WORK ORDER:
Examine every line of the listing below. Count those containing "assign" and state only the result.

_ _ _ _

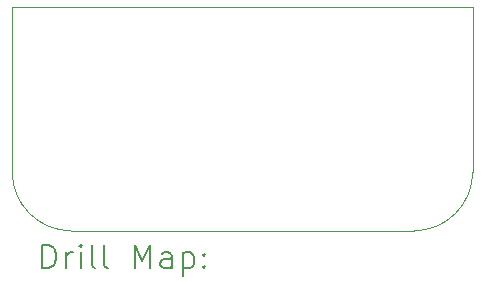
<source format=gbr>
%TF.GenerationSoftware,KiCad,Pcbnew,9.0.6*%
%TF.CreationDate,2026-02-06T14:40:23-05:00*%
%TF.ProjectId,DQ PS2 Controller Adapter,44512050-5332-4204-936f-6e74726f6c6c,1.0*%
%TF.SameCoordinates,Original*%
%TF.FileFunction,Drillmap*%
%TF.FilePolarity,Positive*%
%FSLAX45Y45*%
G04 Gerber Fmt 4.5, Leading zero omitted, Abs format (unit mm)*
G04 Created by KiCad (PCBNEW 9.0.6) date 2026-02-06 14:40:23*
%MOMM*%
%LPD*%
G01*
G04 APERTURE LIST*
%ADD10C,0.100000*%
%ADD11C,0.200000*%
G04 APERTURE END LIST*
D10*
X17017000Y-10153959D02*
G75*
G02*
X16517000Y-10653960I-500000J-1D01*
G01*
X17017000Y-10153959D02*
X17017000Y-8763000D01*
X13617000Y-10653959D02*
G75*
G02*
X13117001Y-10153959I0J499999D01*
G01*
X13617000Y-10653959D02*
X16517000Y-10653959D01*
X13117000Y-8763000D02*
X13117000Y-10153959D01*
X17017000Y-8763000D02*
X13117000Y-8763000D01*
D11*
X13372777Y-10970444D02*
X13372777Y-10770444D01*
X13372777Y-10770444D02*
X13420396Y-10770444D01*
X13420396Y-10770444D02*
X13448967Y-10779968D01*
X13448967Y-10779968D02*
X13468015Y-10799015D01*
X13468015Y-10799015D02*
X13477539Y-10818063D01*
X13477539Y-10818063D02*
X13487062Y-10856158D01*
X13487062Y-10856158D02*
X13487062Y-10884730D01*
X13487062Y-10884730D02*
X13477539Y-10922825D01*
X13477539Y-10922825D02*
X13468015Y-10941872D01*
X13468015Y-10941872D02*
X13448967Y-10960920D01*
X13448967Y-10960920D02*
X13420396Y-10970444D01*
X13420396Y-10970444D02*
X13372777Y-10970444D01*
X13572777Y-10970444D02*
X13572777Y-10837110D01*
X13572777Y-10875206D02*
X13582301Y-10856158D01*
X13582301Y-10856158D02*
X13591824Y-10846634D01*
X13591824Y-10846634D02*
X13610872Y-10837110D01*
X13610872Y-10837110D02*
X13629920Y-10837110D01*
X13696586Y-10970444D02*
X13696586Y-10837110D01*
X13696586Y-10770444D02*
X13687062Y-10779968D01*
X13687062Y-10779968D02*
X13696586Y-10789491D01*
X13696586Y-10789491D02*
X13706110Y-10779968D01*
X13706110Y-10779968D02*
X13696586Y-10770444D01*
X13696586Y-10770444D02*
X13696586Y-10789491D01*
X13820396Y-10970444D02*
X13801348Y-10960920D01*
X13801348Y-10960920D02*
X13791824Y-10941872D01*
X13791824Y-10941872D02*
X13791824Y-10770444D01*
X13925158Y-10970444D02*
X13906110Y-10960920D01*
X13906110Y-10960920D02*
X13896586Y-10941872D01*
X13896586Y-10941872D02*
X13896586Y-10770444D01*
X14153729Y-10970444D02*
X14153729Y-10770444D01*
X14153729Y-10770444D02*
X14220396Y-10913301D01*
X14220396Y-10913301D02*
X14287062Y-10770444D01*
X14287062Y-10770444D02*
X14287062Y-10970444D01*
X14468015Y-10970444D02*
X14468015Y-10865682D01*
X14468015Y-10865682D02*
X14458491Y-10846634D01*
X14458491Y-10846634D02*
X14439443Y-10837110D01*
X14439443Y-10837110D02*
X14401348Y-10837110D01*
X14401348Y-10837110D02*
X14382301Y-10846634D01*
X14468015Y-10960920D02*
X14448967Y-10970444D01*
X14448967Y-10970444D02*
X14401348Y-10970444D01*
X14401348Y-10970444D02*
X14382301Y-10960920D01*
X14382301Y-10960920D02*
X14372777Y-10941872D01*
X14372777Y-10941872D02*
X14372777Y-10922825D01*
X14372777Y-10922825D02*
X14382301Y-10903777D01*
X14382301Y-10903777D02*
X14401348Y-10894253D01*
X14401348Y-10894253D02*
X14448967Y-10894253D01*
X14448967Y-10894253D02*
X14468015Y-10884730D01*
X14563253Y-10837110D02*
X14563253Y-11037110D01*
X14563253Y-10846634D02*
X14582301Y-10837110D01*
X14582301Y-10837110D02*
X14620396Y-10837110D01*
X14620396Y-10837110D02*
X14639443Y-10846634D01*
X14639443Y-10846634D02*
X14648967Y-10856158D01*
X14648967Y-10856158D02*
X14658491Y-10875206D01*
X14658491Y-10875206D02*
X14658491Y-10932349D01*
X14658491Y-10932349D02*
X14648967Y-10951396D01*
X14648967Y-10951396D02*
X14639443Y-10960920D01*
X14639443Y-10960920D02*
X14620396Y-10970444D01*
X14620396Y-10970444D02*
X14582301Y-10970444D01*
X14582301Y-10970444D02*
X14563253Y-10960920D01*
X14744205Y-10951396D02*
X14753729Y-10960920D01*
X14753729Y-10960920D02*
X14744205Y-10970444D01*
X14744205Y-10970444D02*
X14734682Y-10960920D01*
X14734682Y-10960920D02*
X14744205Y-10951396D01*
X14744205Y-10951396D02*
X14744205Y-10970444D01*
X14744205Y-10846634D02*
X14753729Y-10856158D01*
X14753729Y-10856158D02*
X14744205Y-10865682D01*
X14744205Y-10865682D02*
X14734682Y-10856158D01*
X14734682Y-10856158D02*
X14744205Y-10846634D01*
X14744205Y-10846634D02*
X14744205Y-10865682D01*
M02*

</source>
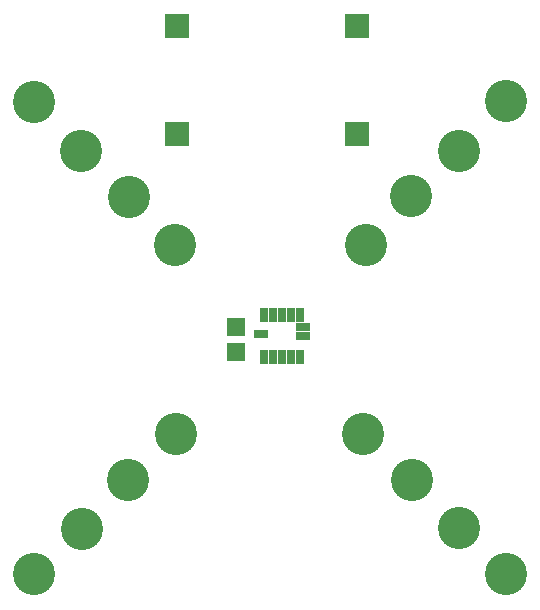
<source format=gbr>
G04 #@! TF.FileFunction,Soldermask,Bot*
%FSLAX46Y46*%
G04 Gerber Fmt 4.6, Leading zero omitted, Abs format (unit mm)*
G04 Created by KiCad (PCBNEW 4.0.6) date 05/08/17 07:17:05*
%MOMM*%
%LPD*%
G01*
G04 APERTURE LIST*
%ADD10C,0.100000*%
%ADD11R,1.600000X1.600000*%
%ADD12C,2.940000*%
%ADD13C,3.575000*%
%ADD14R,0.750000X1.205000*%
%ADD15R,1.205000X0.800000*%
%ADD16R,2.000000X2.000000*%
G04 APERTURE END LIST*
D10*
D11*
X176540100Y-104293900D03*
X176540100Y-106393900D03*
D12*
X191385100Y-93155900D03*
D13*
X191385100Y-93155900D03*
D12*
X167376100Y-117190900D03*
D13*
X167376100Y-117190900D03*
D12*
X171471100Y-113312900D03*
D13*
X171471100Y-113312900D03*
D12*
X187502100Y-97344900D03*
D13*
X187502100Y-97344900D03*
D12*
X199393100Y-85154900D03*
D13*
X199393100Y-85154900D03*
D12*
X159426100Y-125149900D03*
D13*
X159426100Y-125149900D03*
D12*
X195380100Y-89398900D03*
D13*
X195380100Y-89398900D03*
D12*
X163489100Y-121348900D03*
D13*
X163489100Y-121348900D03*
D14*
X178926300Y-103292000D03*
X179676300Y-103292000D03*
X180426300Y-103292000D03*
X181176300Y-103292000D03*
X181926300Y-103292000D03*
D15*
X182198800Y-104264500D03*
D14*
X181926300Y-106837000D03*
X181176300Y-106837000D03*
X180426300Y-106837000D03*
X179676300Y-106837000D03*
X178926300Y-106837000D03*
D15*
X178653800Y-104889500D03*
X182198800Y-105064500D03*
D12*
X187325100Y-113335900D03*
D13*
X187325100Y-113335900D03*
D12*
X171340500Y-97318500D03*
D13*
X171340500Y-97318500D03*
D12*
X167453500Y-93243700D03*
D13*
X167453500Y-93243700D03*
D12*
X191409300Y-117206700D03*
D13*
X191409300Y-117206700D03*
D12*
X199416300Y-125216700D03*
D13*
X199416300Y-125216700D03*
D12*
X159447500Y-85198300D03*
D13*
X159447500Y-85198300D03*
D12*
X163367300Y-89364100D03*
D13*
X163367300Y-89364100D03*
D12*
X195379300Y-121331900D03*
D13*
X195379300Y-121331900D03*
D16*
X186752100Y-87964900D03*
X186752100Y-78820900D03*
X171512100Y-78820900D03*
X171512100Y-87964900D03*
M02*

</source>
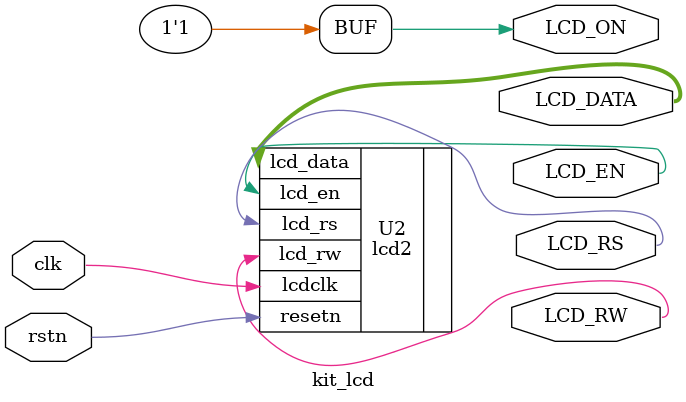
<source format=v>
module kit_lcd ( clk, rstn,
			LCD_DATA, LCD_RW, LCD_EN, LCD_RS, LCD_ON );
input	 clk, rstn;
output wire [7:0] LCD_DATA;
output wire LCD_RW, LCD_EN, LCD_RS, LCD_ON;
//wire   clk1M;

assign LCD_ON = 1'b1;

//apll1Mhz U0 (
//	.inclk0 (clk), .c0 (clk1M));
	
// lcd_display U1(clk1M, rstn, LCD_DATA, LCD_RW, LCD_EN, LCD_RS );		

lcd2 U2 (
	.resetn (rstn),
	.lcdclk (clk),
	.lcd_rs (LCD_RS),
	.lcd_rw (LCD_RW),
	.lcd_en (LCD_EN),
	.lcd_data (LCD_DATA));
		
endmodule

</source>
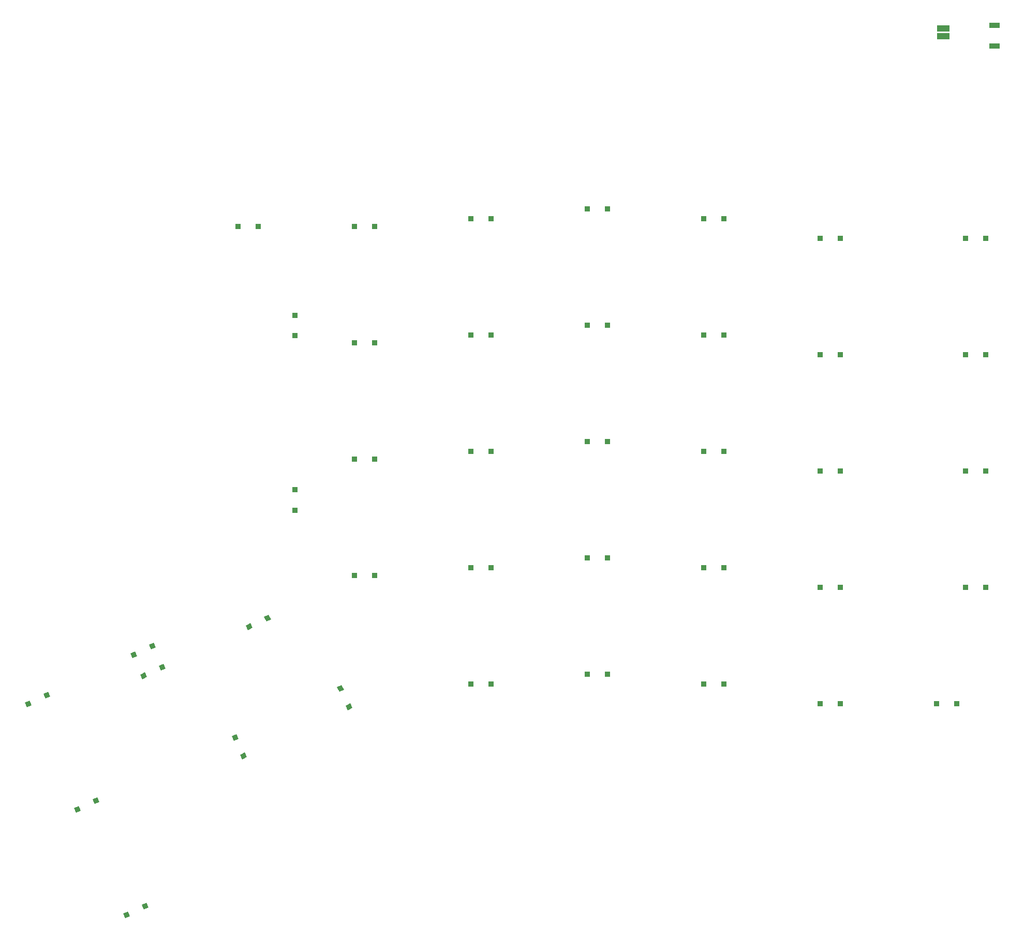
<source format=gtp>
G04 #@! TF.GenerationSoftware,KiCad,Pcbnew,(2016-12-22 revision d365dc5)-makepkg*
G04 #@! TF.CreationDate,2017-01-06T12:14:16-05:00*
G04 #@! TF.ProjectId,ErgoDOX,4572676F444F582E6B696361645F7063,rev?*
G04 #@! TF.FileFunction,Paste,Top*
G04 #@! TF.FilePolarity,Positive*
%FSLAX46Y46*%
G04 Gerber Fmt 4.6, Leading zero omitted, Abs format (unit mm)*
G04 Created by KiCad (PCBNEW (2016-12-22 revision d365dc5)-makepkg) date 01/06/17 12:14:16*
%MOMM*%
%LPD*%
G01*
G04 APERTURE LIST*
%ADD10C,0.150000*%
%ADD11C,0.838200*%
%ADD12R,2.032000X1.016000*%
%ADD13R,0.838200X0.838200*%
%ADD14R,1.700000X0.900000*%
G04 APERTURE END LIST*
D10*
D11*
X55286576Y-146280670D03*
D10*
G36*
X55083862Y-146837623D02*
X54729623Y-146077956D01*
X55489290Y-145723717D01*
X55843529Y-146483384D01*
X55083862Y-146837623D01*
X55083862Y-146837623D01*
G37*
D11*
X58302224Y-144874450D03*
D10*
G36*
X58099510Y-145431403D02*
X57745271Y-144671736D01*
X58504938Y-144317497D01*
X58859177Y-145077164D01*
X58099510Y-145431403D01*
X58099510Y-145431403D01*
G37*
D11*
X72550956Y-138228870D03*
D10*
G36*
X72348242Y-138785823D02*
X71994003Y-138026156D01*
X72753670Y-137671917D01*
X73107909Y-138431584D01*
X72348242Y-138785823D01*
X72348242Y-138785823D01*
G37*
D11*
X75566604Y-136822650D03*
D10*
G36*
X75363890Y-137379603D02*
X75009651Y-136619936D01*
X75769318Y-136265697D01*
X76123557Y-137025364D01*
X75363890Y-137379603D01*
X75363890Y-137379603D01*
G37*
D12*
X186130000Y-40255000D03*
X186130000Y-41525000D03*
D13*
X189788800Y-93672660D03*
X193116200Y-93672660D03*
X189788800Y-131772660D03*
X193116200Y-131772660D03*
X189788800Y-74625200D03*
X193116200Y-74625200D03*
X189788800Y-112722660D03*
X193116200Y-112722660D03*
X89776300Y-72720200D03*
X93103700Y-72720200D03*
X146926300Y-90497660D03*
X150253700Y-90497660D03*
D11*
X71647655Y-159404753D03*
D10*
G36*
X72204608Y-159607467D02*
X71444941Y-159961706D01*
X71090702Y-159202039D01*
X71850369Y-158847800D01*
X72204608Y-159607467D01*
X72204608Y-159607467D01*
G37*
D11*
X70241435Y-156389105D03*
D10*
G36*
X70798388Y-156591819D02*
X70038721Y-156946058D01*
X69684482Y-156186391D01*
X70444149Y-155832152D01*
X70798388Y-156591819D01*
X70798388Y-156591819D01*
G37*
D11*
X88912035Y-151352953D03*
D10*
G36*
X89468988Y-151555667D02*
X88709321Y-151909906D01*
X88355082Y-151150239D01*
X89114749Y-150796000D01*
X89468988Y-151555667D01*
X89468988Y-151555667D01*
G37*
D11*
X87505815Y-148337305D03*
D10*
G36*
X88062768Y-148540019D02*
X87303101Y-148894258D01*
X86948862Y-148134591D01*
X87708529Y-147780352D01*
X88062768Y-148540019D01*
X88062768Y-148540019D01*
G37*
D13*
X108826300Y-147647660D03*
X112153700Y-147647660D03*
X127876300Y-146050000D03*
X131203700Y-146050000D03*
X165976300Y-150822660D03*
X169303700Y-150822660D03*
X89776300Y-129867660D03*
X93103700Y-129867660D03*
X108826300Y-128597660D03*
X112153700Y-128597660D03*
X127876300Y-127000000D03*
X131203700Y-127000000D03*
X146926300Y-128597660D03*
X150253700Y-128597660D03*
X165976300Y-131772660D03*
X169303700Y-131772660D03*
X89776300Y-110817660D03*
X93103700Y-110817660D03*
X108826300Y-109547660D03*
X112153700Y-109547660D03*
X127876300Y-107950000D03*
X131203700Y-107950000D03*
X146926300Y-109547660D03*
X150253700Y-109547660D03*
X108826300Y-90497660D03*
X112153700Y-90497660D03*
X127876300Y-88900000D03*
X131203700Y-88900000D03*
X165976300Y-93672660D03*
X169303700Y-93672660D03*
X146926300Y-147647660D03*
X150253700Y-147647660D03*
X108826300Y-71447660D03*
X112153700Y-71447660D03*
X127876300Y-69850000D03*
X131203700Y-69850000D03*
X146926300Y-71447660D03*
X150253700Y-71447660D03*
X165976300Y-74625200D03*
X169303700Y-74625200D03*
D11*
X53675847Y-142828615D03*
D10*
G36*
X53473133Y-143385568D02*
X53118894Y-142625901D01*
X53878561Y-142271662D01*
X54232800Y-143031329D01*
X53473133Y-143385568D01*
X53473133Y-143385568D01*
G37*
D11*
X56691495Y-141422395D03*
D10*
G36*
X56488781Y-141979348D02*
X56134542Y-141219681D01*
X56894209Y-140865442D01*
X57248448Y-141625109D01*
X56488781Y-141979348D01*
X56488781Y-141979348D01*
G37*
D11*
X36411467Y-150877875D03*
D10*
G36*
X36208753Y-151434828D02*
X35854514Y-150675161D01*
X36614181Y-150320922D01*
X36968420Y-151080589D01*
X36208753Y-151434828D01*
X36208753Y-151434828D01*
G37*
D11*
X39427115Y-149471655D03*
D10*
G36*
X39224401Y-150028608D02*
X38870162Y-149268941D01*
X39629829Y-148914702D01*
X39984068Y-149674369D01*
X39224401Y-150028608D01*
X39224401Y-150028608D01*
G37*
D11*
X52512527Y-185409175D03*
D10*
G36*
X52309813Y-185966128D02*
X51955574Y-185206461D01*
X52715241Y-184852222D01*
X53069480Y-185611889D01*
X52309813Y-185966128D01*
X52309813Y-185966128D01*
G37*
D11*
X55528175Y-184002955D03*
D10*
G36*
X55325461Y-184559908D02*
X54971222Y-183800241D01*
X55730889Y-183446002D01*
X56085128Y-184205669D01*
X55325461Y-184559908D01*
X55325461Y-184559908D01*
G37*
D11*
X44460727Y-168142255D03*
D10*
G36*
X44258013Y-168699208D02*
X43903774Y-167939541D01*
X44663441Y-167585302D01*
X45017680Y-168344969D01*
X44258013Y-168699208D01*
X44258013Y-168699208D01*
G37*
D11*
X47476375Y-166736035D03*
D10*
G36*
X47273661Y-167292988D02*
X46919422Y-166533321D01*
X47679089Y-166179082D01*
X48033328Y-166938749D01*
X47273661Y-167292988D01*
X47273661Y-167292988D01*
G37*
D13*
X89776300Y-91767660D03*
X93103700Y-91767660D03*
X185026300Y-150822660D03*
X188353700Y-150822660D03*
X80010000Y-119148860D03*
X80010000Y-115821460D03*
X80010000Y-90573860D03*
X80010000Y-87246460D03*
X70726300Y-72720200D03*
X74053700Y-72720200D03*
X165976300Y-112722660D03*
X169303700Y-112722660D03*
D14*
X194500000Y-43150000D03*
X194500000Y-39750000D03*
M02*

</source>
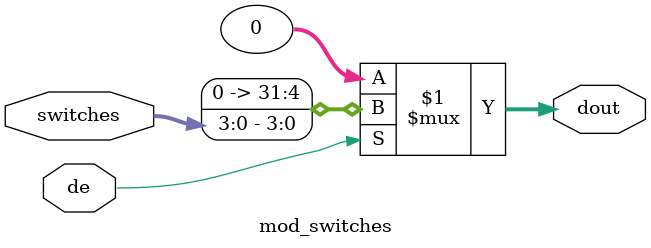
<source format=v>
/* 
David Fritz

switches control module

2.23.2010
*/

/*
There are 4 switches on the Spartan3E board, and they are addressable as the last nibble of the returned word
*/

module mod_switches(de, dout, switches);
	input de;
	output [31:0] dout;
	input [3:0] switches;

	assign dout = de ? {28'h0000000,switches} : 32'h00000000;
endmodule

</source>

_ _ _ _

ANSWER:
2